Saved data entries
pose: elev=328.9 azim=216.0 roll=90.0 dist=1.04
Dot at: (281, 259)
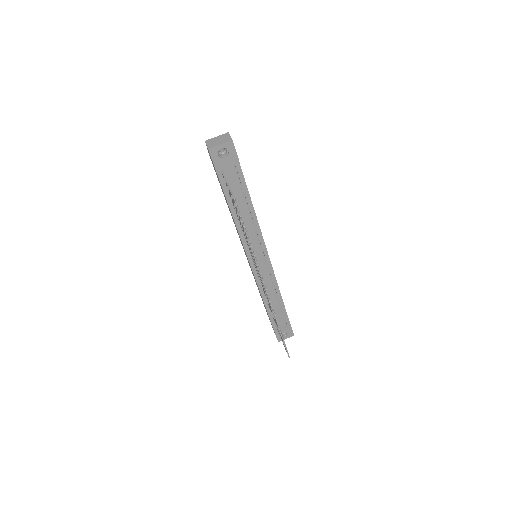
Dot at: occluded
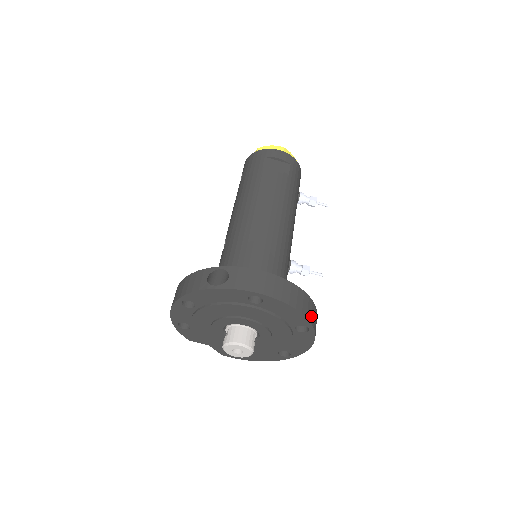
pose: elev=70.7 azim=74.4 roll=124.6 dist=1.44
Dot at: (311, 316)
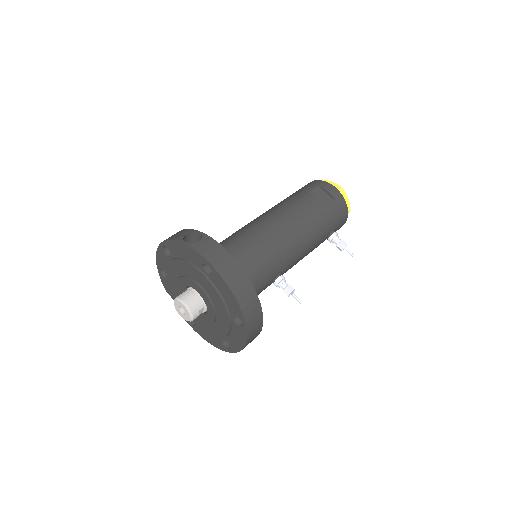
Dot at: (249, 313)
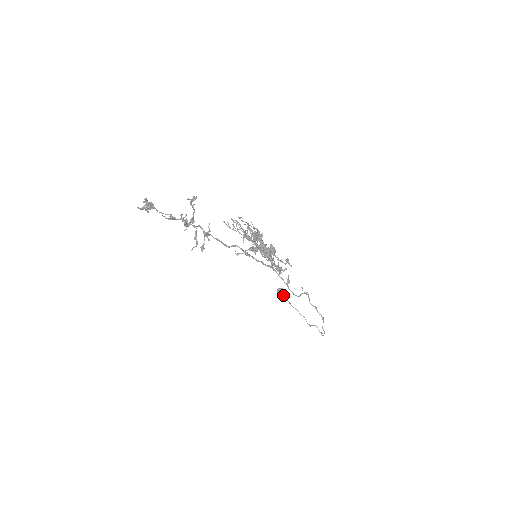
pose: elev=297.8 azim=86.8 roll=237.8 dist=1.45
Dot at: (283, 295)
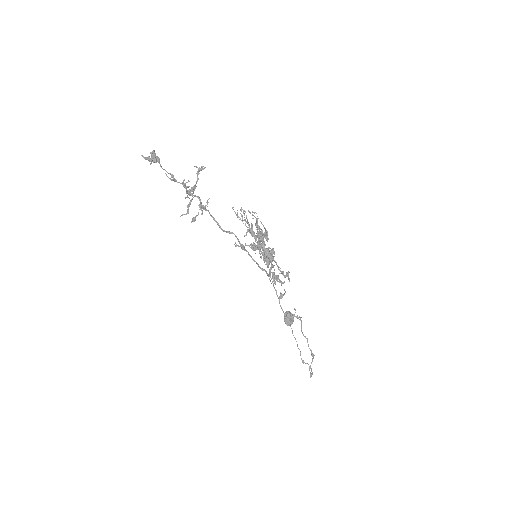
Dot at: (289, 320)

#### [What is required]
Copy out all of the data above word for word, leaving out the pictures.

#### [Output of the task]
pose: elev=328.9 azim=216.0 roll=90.0 dist=1.04
Dot at: (281, 259)
Dot at: occluded
pose: elev=70.7 azim=74.4 roll=124.6 dist=1.44
Dot at: (311, 316)
Dot at: (249, 313)
pose: elev=297.8 azim=86.8 roll=237.8 dist=1.45
Dot at: (283, 295)
Dot at: (289, 320)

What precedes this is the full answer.